» Exercise details:
Copy each line exactly, starting with the one that contains "de Agricultura, Abastecimento, Centro" and stopping after the last line of the material below, with nothing else.

Segment Start: Source data

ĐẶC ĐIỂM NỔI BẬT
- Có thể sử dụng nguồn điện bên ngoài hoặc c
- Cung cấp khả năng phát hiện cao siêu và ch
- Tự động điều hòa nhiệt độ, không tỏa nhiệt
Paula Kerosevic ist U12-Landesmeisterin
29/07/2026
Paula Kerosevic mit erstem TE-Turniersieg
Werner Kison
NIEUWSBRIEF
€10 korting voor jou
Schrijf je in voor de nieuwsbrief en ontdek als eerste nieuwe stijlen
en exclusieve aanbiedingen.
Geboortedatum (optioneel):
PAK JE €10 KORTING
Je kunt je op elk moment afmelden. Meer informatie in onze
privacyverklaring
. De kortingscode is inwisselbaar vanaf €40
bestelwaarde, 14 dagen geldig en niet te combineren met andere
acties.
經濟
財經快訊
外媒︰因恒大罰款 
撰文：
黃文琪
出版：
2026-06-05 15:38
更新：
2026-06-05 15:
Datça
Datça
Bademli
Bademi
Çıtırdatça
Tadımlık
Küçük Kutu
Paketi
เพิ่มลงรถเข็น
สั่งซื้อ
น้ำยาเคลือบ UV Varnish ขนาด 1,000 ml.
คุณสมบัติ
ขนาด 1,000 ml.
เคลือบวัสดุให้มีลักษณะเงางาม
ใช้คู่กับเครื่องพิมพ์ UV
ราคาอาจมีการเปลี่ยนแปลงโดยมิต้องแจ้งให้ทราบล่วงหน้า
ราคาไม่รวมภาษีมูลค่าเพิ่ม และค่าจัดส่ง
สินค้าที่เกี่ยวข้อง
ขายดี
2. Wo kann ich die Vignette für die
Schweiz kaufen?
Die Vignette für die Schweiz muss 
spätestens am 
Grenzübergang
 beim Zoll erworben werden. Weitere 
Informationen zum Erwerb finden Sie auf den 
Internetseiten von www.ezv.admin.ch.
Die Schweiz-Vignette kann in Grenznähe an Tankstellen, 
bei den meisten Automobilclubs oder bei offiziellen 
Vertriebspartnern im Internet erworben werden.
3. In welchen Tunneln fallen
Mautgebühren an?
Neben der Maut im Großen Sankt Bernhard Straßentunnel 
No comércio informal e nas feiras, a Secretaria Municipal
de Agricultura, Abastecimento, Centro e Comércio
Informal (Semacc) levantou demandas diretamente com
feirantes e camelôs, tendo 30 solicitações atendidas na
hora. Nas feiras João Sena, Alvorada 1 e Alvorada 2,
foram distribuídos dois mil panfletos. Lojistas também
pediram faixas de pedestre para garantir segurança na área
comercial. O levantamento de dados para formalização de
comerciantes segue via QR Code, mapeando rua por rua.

Segment End: Source data

» Task response:
de Agricultura, Abastecimento, Centro e Comércio
Informal (Semacc) levantou demandas diretamente com
feirantes e camelôs, tendo 30 solicitações atendidas na
hora. Nas feiras João Sena, Alvorada 1 e Alvorada 2,
foram distribuídos dois mil panfletos. Lojistas também
pediram faixas de pedestre para garantir segurança na área
comercial. O levantamento de dados para formalização de
comerciantes segue via QR Code, mapeando rua por rua.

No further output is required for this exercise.